Une démarche écoresponsable ancrée dans le local

Pour ces deux jeunes femmes, produire localement et de manière biologique est une évidence, alignée avec un mode de vie durable. Mélanie explique : "Je cherche à réduire les déchets, ne pas utiliser de plastique, réutiliser l'eau, manger sain... Comme pour l'alimentation, il faut faire des bouquets de fleurs locales et de saison". Actuellement, elle propose par exemple des anémones du Gard ou des fleurs du Var.
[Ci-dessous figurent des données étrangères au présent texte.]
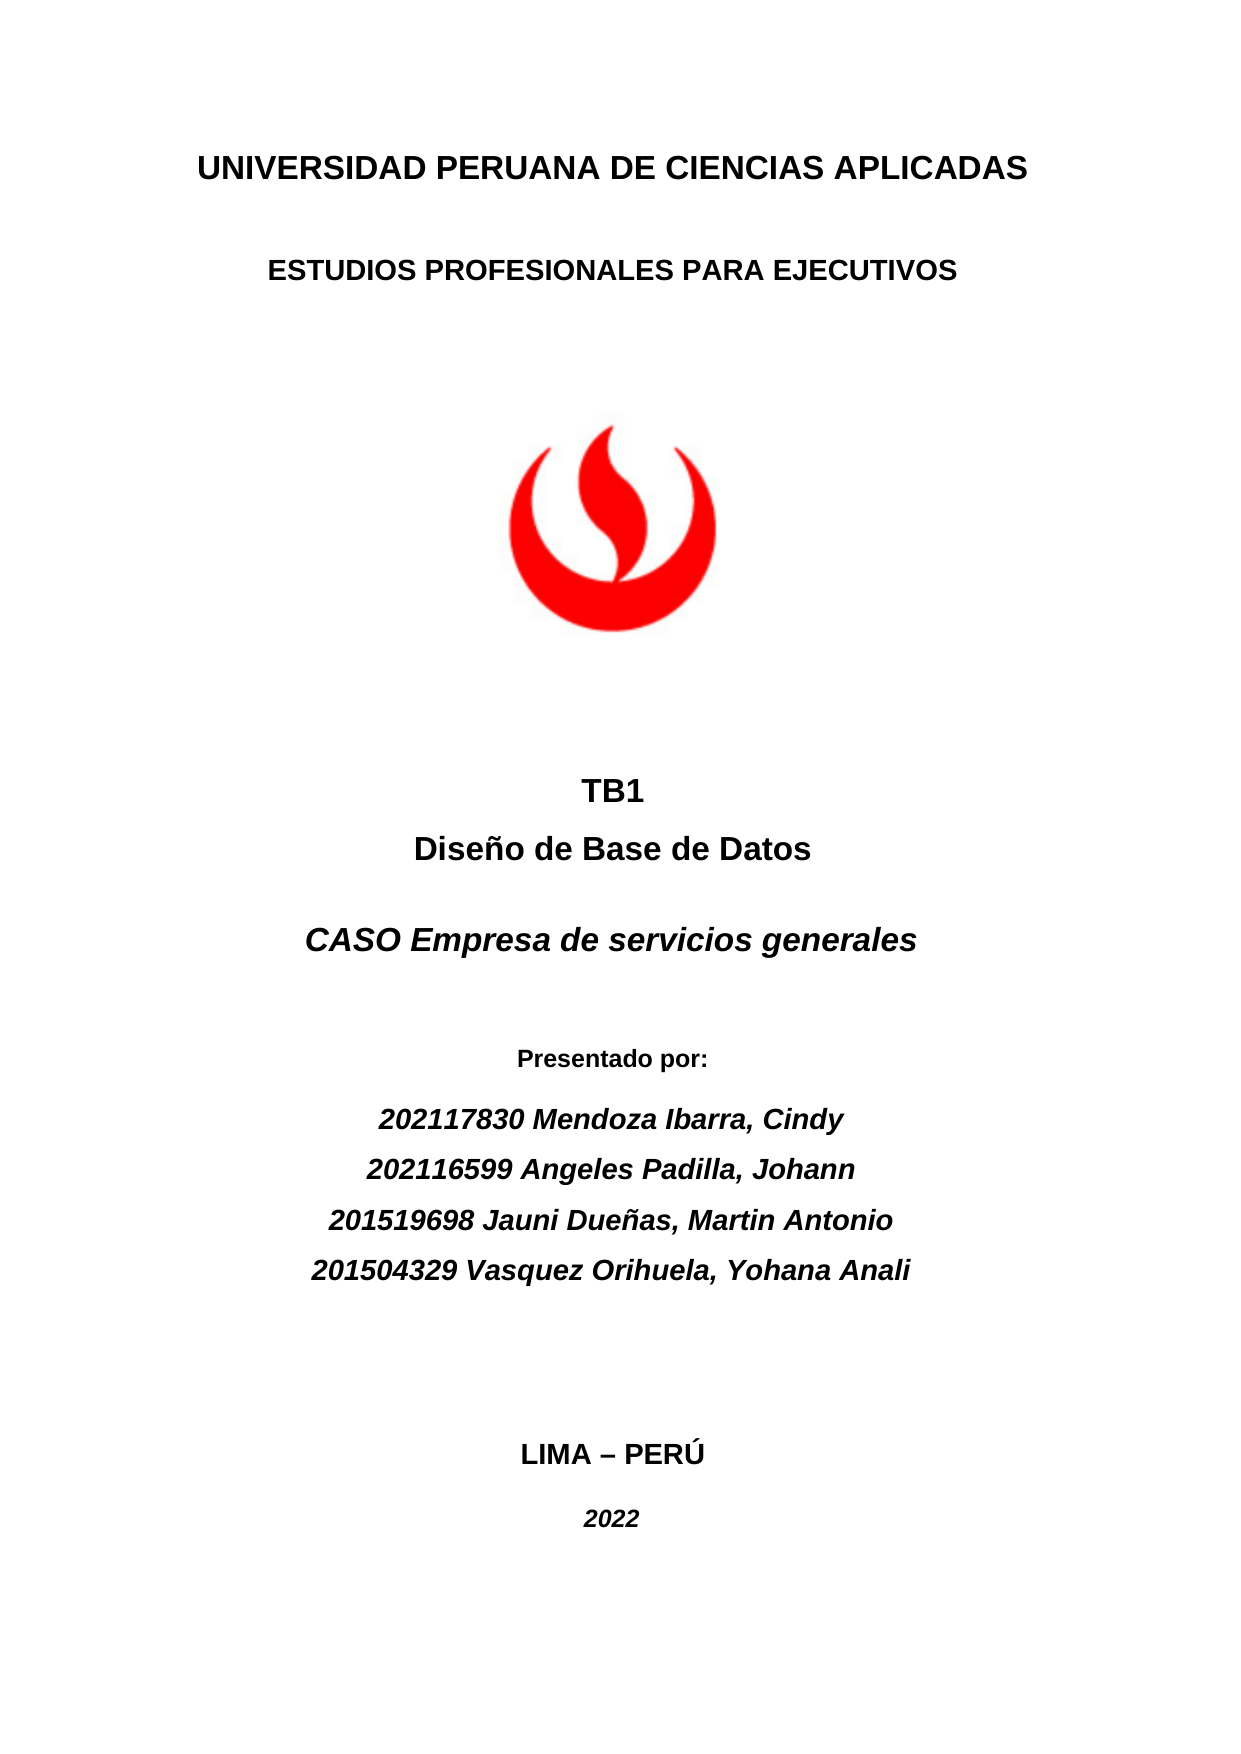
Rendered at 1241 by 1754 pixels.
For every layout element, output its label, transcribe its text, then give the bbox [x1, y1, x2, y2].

text CASO Empresa de servicios generales [133, 920, 1092, 958]
text TB1 [133, 771, 1092, 809]
text 201519698 Jauni Dueñas, Martin Antonio [133, 1203, 1092, 1236]
text UNIVERSIDAD PERUANA DE CIENCIAS APLICADAS [133, 148, 1092, 186]
text Presentado por: [133, 1044, 1092, 1073]
text Diseño de Base de Datos [133, 829, 1092, 867]
text LIMA – PERÚ [133, 1437, 1092, 1471]
text 2022 [133, 1504, 1092, 1533]
text 201504329 Vasquez Orihuela, Yohana Anali [133, 1253, 1092, 1286]
text 202116599 Angeles Padilla, Johann [133, 1152, 1092, 1186]
text 202117830 Mendoza Ibarra, Cindy [133, 1102, 1092, 1136]
text ESTUDIOS PROFESIONALES PARA EJECUTIVOS [133, 253, 1092, 287]
picture [437, 353, 788, 704]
Fanny, qui vend ses bouquets sur le marché du Vigan, ajoute : "Les fleurs, c'est un peu comme un soin", mettant en lumière la dimension bien-être de leur activité.

La résilience d'une filière en restructuration

Elles rappellent que la tradition de la fleur française a été durement touchée par la concurrence des fleurs exportées par les Pays-Bas dans les années 1980. Cependant, la filière se restructure, avec une prise de conscience accrue des enjeux de développement durable. Mélanie insiste : "Il y a une prise de conscience des enjeux de développement durable", notant que les clients sont de plus en plus attentifs à la provenance des fleurs. Fanny observe : "Quand ils découvrent qu'elles viennent du jardin d'à côté, ils sont touchés". Les fleurs locales, moins soumises aux transports en avion et à la conservation en chambre froide, ont également une durée de vie plus longue.

Une activité florissante malgré les défis

Mélanie travaille ses bouquets dans son atelier floral à domicile, avec des commandes passées via les réseaux sociaux ou son site internet mêle-fleurs, et des retraits ou livraisons du jeudi au samedi. Interrogées sur la pertinence d'acheter des fleurs, elles répondent à l'unisson : "Oui, même des bouquets plus petits si on n'a pas trop les moyens. Les fleurs, ça peut paraître futile, mais c'est essentiel, un bouquet change l'atmosphère d'une maison". À l'approche de la Saint-Valentin, Mélanie proposera ses créations devant la Biocoop de Marguerittes, le vendredi 13 février 2026, de 15h à 19h, illustrant ainsi la vitalité de cette démarche écoresponsable.